Тюремные записки | страница 66



Но, действительно, приехал из Челябинска прокурор, сказал, что ему нужно во всем разобраться, а недели через три, когда им казалось, что все успокоилось, были получены письменные ответы — непосредственных убийц, вывезенных в Челябинск, ждет суд, других виноватых — нет. Поднять такую жестко и цинично контролируемую тюрьму (я лишь позже узнал, что происходит в рабочих камерах) было очень трудно, но удалось и началась почти всеобщая голодовка (по уголовным понятиям даже в случае коллективной голодовки никого нельзя к ней принуждать — каждый решает сам, рисковать ли ему жизнью. Но я ее не застал — для меня ничего не изменилось — прошло двадцать дней и я опять оказался на десять дней в карцере. Я уже успел привыкнуть — двадцать дней в обычной камере, десять — в карцере.

Я вряд ли бы выжил за оставшийся год при таком графике. Камера, из которой меня сейчас вели в карцер была не на первом, а на втором этаже тюрьмы. И чтобы туда подняться из подвала по узкой лестнице, мне приходилось двумя руками цепляться за железный поручень (держать руки за спиной от меня никогда не требовали). Некоторые дежурные даже помогали — поддерживали меня. Но не все.

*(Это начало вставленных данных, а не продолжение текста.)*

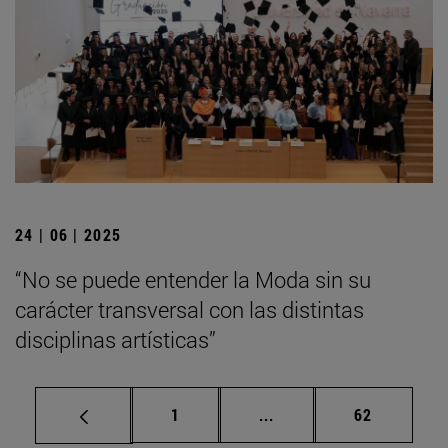
24 | 06 | 2025
“No se puede entender la Moda sin su
carácter transversal con las distintas
disciplinas artísticas”
Página
Páginas intermedias Us
Página
1
...
62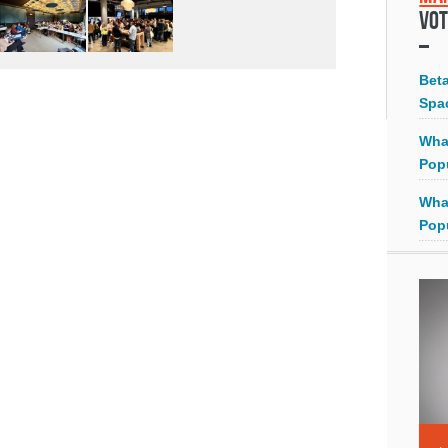
Vot
Bet
Spa
Wha
Pop
Wha
Pop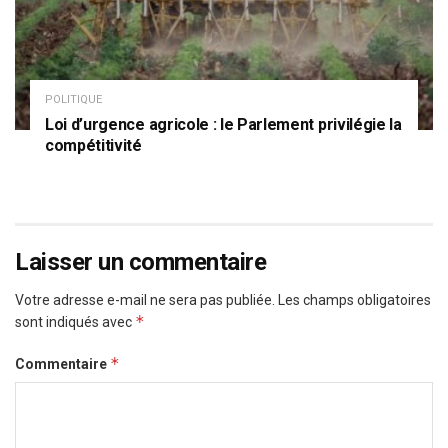
POLITIQUE
Loi d’urgence agricole : le Parlement privilégie la
compétitivité
Laisser un commentaire
Votre adresse e-mail ne sera pas publiée.
Les champs obligatoires
*
sont indiqués avec
*
Commentaire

Спасение пришло неожиданно. День на третий в карцере, в неурочное время открылась кормушка и какой-то дежурный, которого я никогда не увидел, глухо сказал — «Самому противна вся эта погань здесь. А вы не сдаетесь. Берите — жена дала мне перекусить». И дал небольшой сверток с двумя бутербродами с маслом и яйцом вкрутую. Оказалось, что не только между правильными хатами, но и между охранниками прошел слух, что в тюрьме появился такой необычный человек, как я. И этот охранник, у которого было постоянное отвращение к насилию царившему и насаждаемому оперчастью в тюрьме, инвалид войны, для которого не было другой работы в Верхнеуральске, каждый раз, когда слышал, что меня опять спустили в карцер, сам выражал желание дежурить в сыром и холодном подвале и отдавал мне приготовленный ему женой завтрак. На десять дней его дежурство приходились иногда два, иногда три раза. Но ни разу он меня не вел в карцер и не выводил из него, поэтому я его никогда не видел и не знал, а может быть не запомнил имя человека, которому, вероятно, обязан жизнью. Иногда вместо яйца на хлебе лежал пласт бекона из особо, никогда мной не виданного специальной выкормки поросенка, у которого равными слоями чередовались слои мяса и сала. Да и вкус сваренного вкрутую яйца был так забыт мной за четыре года, что его аромат, почти благоухание просто разливался, наполнял изнутри все тело. Почти сорок лет забыть не могу. Однажды он открыл кормушку и сказал — «С женой поругался — ничего не дала». Но часа через два открыл кормушку опять и протянул вскрытую банку килек в томате — «Купил в магазине, что было».